Ergänzungen aus der Community

  • MountWalker 12.06.2014 13:56
    Vergleiche das mal mit einem TV Bild aund +-50ms versetzte Sprache, ... "Tronx, post: 15833797
    Tut mir leid, dir das jetzt so sagen zu müssen, aber imho hast du dich da um eine Nullstelle vertan. +-500 ms würde jeder bemerken - aber 50 ms Input-Lag ist gar nichts. Was nur bei dieser ganzen Inputlag-Diskussion immer wieder vergessen wird, ist, dass es um die gesamte Zeit geht, die zwischen "Tastaturtaste löst Signal aus" und "Pixel verfärbt sich" verstreicht - was eben sehr viel mehr ist, als das Monitorlag. Ich hab vor Jahren mal einen Ars Technica Artikel gelesen, in dem gesagt wurde, 100 ms Input-Lag seien das, was niemand bemerkt. Mehr als 120 ms merken die meisten - so und nun steht da ein Monitorverzögerungswert, der viel niedriger ist und völlig unterschlägt, dass schon allein durchs Rechnen, aber auch durch die Signalwege Verzögerungen auftreten. Anfang der 2000er hatten Gamer USB-Mäuse verweigert, weil manche USB-Treiber zu viel "gelaggt" haben, nur mal so als Beispiel. Die Spielengine kann auch unterschiedlich lange brauchen. Idtech und Unreal haben kaum Verzögerung - die werden halt auch für Spiele gemacht, die man schnell spielt. The Elder Scrolls Einzelspielerserie hat schon deutlich mehr Verzögerung und wenn man in Oblivion in die 3. Person Ansicht wechselt wird die Verzögerung durch die Spielengine so groß, dass das in Kombination mit einem deutlich langsameren als dem in der News beschriebenen Monitor* fast jeder merkt - komischerweise nicht in der Ego-Perspektive, da ist die Engine flotter.

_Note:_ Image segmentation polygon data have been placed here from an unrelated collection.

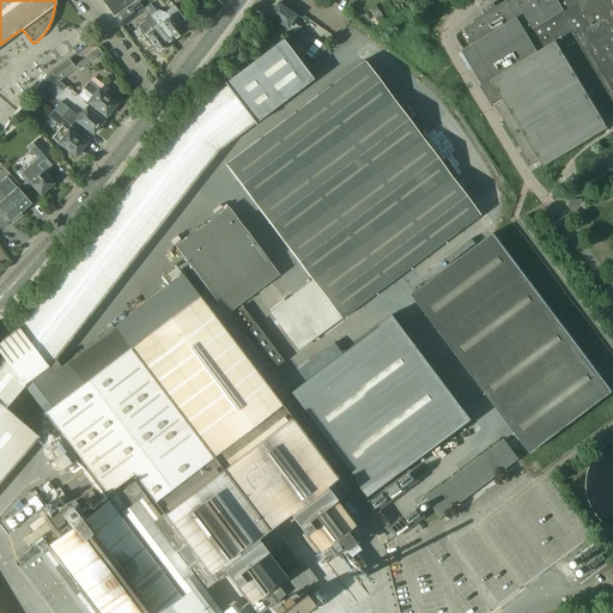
[(102,0),(114,17),(137,0),(102,0)]
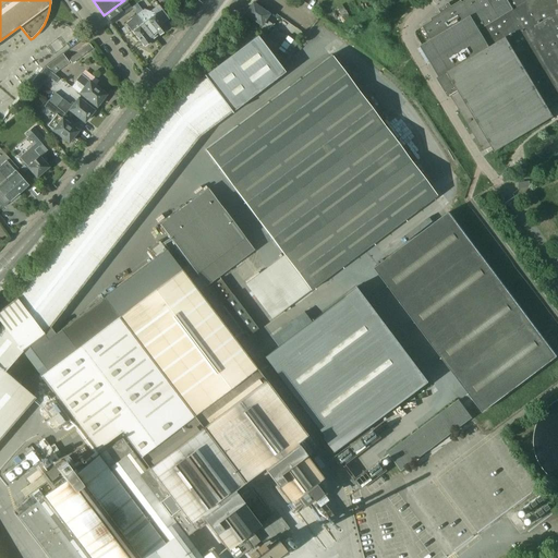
[(513,10),(507,0),(465,0),(463,2),(462,0),(451,7),(449,2),(439,9),(441,12),(431,19),(432,21),(422,26),(431,40),(421,46),(439,76),(437,79),(448,97),(450,96),(459,91),(447,72),(489,47),(478,31),(513,10)]
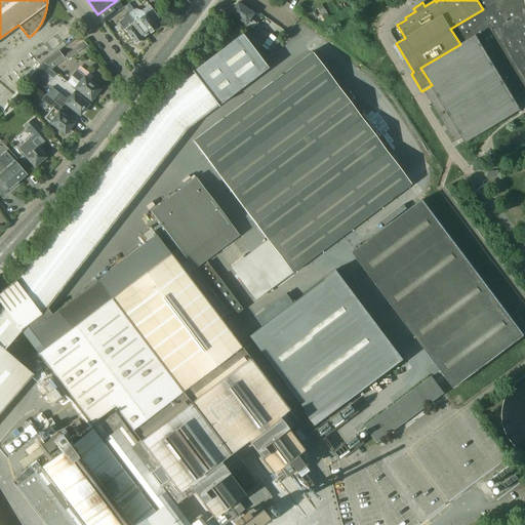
[(524,0),(477,0),(483,9),(450,29),(460,44),(420,68),(432,85),(423,90),(455,142),(462,137),(466,143),(521,110),(518,104),(524,98),(524,0)]
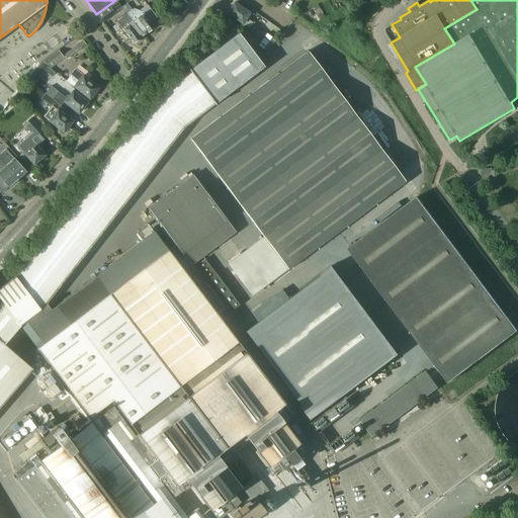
[(117,2),(110,7),(115,13),(122,8),(122,7),(117,2)]
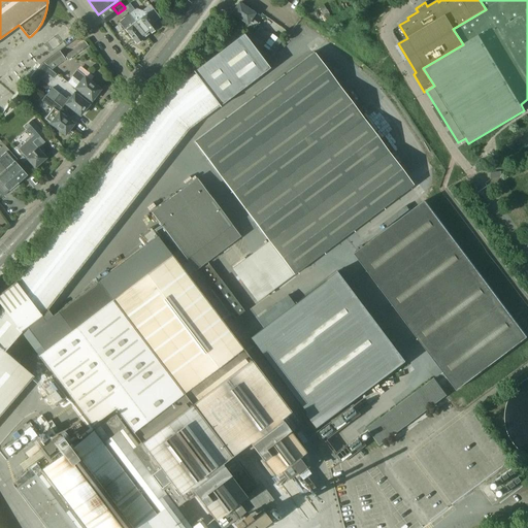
[(129,3),(125,7),(125,8),(129,13),(134,10),(129,3)]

    Input-Lag ist also ein thema, das von der Gesamtkonstellation und beiw eitem nicht nur vom Monitor abhängt.

    @ in der News vorgesteller Monitor

    Wenn 0,05 Frames Verzögerung mit Override schaffen, ist das absolut beachtlich und imho wäre damit "Input-Lag" kein Thema mehr.
  • Infi 12.06.2014 14:13
    Designmäßig sind die aber irgendwie in den 90ern hängen geblieben. "FuXxMiTdOpPeLX, post: 15833980
    und das ist gut so, ein monitor braucht keine kurven, und schon gar keinen klavierlack.